If you are one of the millions of Australians taking cholesterol-lowering medication you could also be protecting yourself against Alzheimer’s disease according to a new study.
More than 400,000 patients from the United States were involved in the study and were required to take statins over a two-year period. At the end of the study it was revealed that the higher the use of those taking the medication the lower their risk of developing Alzheimer’s disease within five years.

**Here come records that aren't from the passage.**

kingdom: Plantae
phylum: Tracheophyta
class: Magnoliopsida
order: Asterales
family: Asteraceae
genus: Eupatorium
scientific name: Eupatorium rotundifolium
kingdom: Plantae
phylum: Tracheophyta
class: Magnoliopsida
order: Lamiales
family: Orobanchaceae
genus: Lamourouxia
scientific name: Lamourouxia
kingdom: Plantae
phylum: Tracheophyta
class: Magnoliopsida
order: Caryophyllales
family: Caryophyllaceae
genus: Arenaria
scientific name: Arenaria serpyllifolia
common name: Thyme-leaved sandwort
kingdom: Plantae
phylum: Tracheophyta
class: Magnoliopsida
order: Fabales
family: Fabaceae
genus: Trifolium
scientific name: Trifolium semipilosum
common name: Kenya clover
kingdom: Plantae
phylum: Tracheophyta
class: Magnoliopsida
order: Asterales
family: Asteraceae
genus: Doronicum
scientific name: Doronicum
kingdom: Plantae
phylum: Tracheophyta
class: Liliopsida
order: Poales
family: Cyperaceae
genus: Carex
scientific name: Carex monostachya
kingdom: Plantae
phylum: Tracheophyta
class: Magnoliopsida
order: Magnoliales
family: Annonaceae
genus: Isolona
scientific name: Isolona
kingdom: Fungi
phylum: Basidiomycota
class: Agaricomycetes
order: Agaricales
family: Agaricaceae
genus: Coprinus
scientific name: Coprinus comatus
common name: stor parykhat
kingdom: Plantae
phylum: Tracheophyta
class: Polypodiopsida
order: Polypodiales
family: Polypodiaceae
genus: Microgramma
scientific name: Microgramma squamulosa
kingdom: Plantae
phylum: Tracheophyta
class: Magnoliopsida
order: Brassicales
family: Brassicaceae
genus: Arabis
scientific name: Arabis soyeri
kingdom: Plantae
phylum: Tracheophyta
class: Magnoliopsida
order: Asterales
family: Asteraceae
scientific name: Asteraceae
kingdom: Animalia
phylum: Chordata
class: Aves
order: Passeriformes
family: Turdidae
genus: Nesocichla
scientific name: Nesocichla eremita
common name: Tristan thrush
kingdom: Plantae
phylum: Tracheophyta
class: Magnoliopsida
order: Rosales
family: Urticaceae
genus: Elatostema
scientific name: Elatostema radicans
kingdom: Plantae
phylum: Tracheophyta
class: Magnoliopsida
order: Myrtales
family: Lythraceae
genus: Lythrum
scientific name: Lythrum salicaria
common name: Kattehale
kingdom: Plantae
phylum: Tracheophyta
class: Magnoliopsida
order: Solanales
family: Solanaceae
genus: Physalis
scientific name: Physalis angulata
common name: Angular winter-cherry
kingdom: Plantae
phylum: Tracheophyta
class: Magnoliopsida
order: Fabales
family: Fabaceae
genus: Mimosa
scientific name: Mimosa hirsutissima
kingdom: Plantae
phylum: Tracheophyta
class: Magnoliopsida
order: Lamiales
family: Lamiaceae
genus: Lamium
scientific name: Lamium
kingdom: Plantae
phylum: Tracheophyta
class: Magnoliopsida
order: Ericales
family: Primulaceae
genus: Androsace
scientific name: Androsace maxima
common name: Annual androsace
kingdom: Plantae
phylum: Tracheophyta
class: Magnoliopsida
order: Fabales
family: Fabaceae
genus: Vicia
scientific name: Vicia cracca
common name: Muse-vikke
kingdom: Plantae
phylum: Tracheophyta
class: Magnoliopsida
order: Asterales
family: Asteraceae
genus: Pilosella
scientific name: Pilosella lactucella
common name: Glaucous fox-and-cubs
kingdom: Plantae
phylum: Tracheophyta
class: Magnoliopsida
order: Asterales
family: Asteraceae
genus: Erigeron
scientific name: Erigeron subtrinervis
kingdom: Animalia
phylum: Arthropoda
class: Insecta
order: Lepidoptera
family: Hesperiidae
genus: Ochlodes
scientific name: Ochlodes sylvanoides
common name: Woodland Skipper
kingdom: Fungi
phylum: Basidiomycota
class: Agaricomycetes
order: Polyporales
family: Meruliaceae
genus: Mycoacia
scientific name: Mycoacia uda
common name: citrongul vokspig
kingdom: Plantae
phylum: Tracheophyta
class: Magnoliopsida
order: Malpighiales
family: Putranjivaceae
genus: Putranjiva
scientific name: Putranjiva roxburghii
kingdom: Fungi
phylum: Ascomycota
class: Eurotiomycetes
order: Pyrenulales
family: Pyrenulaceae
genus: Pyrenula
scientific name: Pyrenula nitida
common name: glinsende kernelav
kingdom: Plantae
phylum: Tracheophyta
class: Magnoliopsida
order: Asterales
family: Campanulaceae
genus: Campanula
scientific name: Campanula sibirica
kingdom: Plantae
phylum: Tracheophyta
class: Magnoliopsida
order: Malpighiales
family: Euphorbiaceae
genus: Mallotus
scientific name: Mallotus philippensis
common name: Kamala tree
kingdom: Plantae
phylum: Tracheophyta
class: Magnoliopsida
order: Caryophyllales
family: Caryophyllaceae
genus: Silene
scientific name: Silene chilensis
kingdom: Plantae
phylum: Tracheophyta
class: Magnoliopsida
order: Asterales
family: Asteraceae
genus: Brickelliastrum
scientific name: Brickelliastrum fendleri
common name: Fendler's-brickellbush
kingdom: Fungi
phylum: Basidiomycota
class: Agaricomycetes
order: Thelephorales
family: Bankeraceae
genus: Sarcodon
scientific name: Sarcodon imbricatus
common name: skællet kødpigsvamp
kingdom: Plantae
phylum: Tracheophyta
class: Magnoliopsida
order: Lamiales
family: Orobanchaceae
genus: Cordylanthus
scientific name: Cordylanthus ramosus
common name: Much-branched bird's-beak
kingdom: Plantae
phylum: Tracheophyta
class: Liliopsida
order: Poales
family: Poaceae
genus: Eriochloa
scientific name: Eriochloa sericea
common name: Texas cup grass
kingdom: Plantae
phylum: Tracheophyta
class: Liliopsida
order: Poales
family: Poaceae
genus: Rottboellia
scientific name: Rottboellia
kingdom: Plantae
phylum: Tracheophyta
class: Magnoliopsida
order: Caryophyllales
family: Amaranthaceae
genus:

The study, published in the journal JAMA Neurology focussed on those aged 65 years or older for a total period of seven years.
It found that there was a 15 per cent lower incidence of Alzheimer’s disease among women who were taking a high dose of cholesterol-lowering medication, while for men in the same category there was a 12 per cent lower risk of the disease.
There have been several studies in the past that have revealed a link between cholesterol and the beta-amyloid plaques that affect your memory and other brain functions, but the results have been varied — especially among ethnic groups and gender.
On this occasion, the researchers from the University of Southern California suggest that “the right type of statin, for the right person, at the right time, may provide an inexpensive means to decrease the burden of Alzheimer’s disease”.
According to associate professor Michael Woodward — a dementia expert based at Austin Hospital and Melbourne University — the results of the study are quite exciting because cholesterol-lowering medication is among the most prescribed drugs in Australia.
“If we could reduce Alzheimer’s by even 10 per cent, we would reduce the number of cases by tens of thousands in Australia,” Woodward told the Sydney Morning Herald.
There are currently more than 350,000 in Australia with dementia, including at least one in 10 people over the age of 65 and three in 10 people over the age of 85.
Of course, more research will be required.